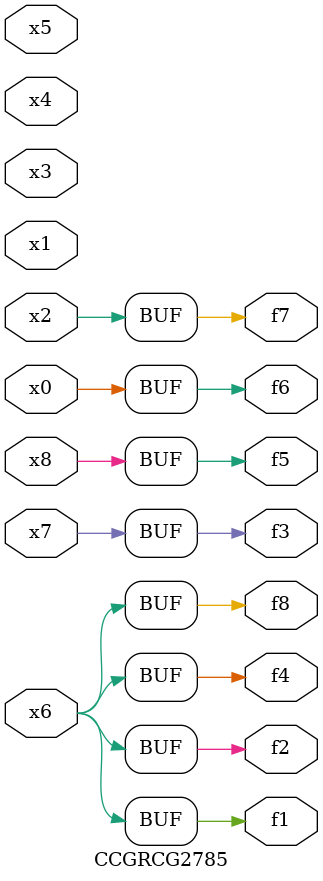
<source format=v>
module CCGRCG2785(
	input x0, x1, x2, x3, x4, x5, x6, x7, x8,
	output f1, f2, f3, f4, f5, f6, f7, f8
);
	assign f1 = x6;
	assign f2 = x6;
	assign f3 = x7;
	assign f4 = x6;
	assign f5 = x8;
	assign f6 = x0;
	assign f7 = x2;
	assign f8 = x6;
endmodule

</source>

• [Problem statement]: Give the entries above again word for word, without any pictures.

• [Answer]:
<source format=v>
module CCGRCG2785(
	input x0, x1, x2, x3, x4, x5, x6, x7, x8,
	output f1, f2, f3, f4, f5, f6, f7, f8
);
	assign f1 = x6;
	assign f2 = x6;
	assign f3 = x7;
	assign f4 = x6;
	assign f5 = x8;
	assign f6 = x0;
	assign f7 = x2;
	assign f8 = x6;
endmodule

</source>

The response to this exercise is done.